Similarities and Differences between Deep Learning and our Biological Brains
Naftali Tishby • The Hebrew University of Jerusalem
The new phase of artificial intelligence, in particular the one based on artificial neural networks, is truly revolutionizing the world. Problems considered extremely difficult for machines, like human face recognition, speech recognition and natural language understanding, are now done routinely on small devices like our smartphones. The striking fact is that this amazing progress was achieved not by ingenious mathematics and engineering but by a very naive attempt to mimic the human brain. How similar is the current AI to biological intelligence? Do they both suffer from similar lack of robustness and interpretability? Are some of the deficiencies of AI unavoidable? Are we on the right track to use AI for better understanding of our own brains? I will touch on some of these issues in view of the progress made in both AI and neuroscience.
Smart Swarms in the Wild and in the Small
Gal Kaminka • Bar Ilan University
Swarms are ubiquitous in natural creatures, but rare in synthetic agents. Human pedestrians, crowds and audiences, animals moving collectively, insect colonies and hives, all act as swarms: coordinating based on limited local information, yet generating significant group-wide effects. Their synthetic counterparts are often academically fascinating, but just so. This talk will highlight two high-risk, high-payoff research efforts, where artificially-created swarms open doors to high-impact science: the use of robots to study whether insect swarms can be rational (in the decision-theoretic sense), and the automated generation of swarm-drugs, made from molecular robots (affectionately called nanobots). I will present preliminary promising results, and discuss current and future steps to fulfill the promise of synthetic swarms.
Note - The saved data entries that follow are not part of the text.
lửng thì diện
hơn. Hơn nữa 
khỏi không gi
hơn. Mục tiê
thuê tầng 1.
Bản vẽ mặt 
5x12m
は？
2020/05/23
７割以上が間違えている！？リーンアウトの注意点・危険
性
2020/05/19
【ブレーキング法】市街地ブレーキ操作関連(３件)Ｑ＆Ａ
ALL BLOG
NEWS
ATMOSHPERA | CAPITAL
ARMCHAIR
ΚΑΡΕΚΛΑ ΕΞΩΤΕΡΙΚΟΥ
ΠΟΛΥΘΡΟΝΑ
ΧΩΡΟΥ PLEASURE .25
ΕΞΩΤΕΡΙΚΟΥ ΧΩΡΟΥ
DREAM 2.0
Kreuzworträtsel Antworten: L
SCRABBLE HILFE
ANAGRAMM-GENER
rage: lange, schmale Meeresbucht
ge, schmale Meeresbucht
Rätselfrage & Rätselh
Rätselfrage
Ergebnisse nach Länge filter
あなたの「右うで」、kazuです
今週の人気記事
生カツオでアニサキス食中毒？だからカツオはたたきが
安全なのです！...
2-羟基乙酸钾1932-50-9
Design Principles of Physiological Circuits
Uri Alon • • Weizmann Institute of Science
To understand human physiology, it is important to find mathematical principles that can unite different systems. I will describe advances in understanding of principles that allow hormone systems to work despite huge variations in physiological parameters. These principles offer new ways to understand the origin of several diseases.
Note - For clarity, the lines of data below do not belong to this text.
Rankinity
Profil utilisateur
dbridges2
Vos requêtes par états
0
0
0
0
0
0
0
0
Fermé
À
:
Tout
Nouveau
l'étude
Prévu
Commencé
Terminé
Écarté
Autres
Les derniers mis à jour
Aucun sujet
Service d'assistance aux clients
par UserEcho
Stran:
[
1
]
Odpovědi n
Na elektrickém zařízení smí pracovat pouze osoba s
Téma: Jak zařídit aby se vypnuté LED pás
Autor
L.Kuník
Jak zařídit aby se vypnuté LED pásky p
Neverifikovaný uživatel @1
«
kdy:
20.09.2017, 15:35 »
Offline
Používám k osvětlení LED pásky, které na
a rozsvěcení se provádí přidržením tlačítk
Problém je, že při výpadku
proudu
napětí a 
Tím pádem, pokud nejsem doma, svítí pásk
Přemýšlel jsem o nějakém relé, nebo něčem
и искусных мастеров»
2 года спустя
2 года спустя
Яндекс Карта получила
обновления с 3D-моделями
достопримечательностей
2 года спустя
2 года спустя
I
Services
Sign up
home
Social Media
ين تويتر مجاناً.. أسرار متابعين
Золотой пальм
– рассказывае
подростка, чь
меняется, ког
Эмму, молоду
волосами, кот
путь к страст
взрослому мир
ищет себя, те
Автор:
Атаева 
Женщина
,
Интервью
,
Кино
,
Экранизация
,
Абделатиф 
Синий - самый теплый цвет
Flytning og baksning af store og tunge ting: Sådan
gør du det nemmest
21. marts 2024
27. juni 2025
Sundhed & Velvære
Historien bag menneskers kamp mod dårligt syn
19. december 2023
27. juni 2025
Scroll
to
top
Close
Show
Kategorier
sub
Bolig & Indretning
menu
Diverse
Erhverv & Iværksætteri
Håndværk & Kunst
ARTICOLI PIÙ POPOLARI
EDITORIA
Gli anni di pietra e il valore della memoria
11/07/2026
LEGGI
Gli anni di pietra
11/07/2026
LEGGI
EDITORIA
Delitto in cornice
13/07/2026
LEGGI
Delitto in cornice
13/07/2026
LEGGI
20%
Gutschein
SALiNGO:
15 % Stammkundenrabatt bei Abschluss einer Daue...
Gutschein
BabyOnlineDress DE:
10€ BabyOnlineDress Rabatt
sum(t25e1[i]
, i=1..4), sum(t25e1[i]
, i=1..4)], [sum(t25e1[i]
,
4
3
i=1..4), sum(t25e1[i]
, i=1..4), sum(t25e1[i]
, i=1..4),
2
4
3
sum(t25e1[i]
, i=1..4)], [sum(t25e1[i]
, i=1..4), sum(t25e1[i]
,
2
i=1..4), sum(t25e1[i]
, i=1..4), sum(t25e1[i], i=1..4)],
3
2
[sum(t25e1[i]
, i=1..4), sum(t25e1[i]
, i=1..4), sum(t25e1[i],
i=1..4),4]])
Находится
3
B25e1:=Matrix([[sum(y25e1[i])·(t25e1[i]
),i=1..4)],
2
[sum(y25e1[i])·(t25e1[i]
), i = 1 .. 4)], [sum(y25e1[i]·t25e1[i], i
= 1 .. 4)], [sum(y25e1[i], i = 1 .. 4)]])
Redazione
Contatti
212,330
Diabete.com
Big Data, Wellness and Disease
Leroy (Lee) Hood • Institute for Systems Biology
A systems approach to human health and the big data derived from genome and longitudinal phenome of individuals leads to analyses that are transforming our understanding of wellness and disease. We have employed genome and “deep phenotyping” to make billions of measurements on individual humans–assaying hundreds of biological networks--to generate thousands of longitudinal data clouds that have given remarkable new insights into many aspects of human wellness and disease. Further, they lead us to a 21st century medicine that is predictive, preventive, personalized and participatory (P4) and that in turn leads one to the conclusion that healthcare has two major domains–wellness and disease. The objective of 21st century medicine will be to understand deeply wellness and disease and to identify and reverse the early transitions between the two–the preventive medicine of the 21st century. These insights have far-reaching implications for the practice of 21st century medicine, some of which will be discussed.